• **AIM OF THE EXERCISE**
Rewrite every line of the records below as a numbered list, leaving out the blank lines.

• **DATA FOR REVIEW**

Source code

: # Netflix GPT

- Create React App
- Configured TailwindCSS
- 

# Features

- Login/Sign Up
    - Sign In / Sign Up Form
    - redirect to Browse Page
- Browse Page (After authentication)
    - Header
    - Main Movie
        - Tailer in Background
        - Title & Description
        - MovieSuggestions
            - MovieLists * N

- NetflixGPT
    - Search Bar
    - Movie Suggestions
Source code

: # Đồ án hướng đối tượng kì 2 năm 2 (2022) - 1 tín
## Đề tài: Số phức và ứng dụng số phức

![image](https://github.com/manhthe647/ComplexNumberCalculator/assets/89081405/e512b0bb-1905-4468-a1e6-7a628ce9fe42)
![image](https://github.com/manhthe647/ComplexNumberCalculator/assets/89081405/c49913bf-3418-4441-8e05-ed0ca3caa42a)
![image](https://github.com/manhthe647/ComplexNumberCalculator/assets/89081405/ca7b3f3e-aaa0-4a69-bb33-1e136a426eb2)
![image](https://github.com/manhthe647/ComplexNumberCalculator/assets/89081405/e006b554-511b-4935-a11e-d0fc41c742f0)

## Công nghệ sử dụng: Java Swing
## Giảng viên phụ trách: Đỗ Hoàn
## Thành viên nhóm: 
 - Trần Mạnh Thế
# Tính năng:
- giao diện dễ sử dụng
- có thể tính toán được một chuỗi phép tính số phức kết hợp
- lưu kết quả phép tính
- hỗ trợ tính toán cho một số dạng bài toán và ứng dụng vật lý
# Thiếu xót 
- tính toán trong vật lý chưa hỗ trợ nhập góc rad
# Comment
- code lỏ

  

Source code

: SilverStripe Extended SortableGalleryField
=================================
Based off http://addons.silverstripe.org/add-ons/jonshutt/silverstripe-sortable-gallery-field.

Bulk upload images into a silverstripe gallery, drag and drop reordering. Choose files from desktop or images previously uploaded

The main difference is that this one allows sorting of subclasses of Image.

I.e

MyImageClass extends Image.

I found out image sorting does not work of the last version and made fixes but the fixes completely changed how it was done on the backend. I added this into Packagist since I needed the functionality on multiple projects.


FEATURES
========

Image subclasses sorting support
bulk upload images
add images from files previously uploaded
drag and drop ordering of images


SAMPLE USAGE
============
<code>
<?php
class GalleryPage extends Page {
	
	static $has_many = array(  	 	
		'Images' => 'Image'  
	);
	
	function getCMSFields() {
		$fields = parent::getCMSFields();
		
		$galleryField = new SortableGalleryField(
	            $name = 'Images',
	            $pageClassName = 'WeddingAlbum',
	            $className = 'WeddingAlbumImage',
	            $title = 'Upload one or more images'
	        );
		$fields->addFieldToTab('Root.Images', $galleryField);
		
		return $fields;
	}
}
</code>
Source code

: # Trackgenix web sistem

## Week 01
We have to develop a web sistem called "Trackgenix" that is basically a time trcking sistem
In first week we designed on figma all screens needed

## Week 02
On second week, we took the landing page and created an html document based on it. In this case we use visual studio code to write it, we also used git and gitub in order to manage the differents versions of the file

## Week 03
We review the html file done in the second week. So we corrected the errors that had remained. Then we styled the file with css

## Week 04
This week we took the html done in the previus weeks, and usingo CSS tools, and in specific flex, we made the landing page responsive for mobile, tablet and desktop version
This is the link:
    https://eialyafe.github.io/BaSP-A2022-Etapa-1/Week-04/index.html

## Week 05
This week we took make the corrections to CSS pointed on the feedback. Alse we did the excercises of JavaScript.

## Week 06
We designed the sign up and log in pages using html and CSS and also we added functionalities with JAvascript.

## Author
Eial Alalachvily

• **EXERCISE ANSWER**
1. Source code
2. : # Netflix GPT
3. - Create React App
4. - Configured TailwindCSS
5. - 
6. # Features
7. - Login/Sign Up
8.     - Sign In / Sign Up Form
9.     - redirect to Browse Page
10. - Browse Page (After authentication)
11.     - Header
12.     - Main Movie
13.         - Tailer in Background
14.         - Title & Description
15.         - MovieSuggestions
16.             - MovieLists * N
17. - NetflixGPT
18.     - Search Bar
19.     - Movie Suggestions
20. Source code
21. : # Đồ án hướng đối tượng kì 2 năm 2 (2022) - 1 tín
22. ## Đề tài: Số phức và ứng dụng số phức
23. ![image](https://github.com/manhthe647/ComplexNumberCalculator/assets/89081405/e512b0bb-1905-4468-a1e6-7a628ce9fe42)
24. ![image](https://github.com/manhthe647/ComplexNumberCalculator/assets/89081405/c49913bf-3418-4441-8e05-ed0ca3caa42a)
25. ![image](https://github.com/manhthe647/ComplexNumberCalculator/assets/89081405/ca7b3f3e-aaa0-4a69-bb33-1e136a426eb2)
26. ![image](https://github.com/manhthe647/ComplexNumberCalculator/assets/89081405/e006b554-511b-4935-a11e-d0fc41c742f0)
27. ## Công nghệ sử dụng: Java Swing
28. ## Giảng viên phụ trách: Đỗ Hoàn
29. ## Thành viên nhóm: 
30.  - Trần Mạnh Thế
31. # Tính năng:
32. - giao diện dễ sử dụng
33. - có thể tính toán được một chuỗi phép tính số phức kết hợp
34. - lưu kết quả phép tính
35. - hỗ trợ tính toán cho một số dạng bài toán và ứng dụng vật lý
36. # Thiếu xót 
37. - tính toán trong vật lý chưa hỗ trợ nhập góc rad
38. # Comment
39. - code lỏ
40. Source code
41. : SilverStripe Extended SortableGalleryField
42. =================================
43. Based off http://addons.silverstripe.org/add-ons/jonshutt/silverstripe-sortable-gallery-field.
44. Bulk upload images into a silverstripe gallery, drag and drop reordering. Choose files from desktop or images previously uploaded
45. The main difference is that this one allows sorting of subclasses of Image.
46. I.e
47. MyImageClass extends Image.
48. I found out image sorting does not work of the last version and made fixes but the fixes completely changed how it was done on the backend. I added this into Packagist since I needed the functionality on multiple projects.
49. FEATURES
50. ========
51. Image subclasses sorting support
52. bulk upload images
53. add images from files previously uploaded
54. drag and drop ordering of images
55. SAMPLE USAGE
56. ============
57. <code>
58. <?php
59. class GalleryPage extends Page {
60. 	static $has_many = array(  	 	
61. 		'Images' => 'Image'  
62. 	);
63. 	function getCMSFields() {
64. 		$fields = parent::getCMSFields();
65. 		$galleryField = new SortableGalleryField(
66. 	            $name = 'Images',
67. 	            $pageClassName = 'WeddingAlbum',
68. 	            $className = 'WeddingAlbumImage',
69. 	            $title = 'Upload one or more images'
70. 	        );
71. 		$fields->addFieldToTab('Root.Images', $galleryField);
72. 		return $fields;
73. 	}
74. }
75. </code>
76. Source code
77. : # Trackgenix web sistem
78. ## Week 01
79. We have to develop a web sistem called "Trackgenix" that is basically a time trcking sistem
80. In first week we designed on figma all screens needed
81. ## Week 02
82. On second week, we took the landing page and created an html document based on it. In this case we use visual studio code to write it, we also used git and gitub in order to manage the differents versions of the file
83. ## Week 03
84. We review the html file done in the second week. So we corrected the errors that had remained. Then we styled the file with css
85. ## Week 04
86. This week we took the html done in the previus weeks, and usingo CSS tools, and in specific flex, we made the landing page responsive for mobile, tablet and desktop version
87. This is the link:
88.     https://eialyafe.github.io/BaSP-A2022-Etapa-1/Week-04/index.html
89. ## Week 05
90. This week we took make the corrections to CSS pointed on the feedback. Alse we did the excercises of JavaScript.
91. ## Week 06
92. We designed the sign up and log in pages using html and CSS and also we added functionalities with JAvascript.
93. ## Author
94. Eial Alalachvily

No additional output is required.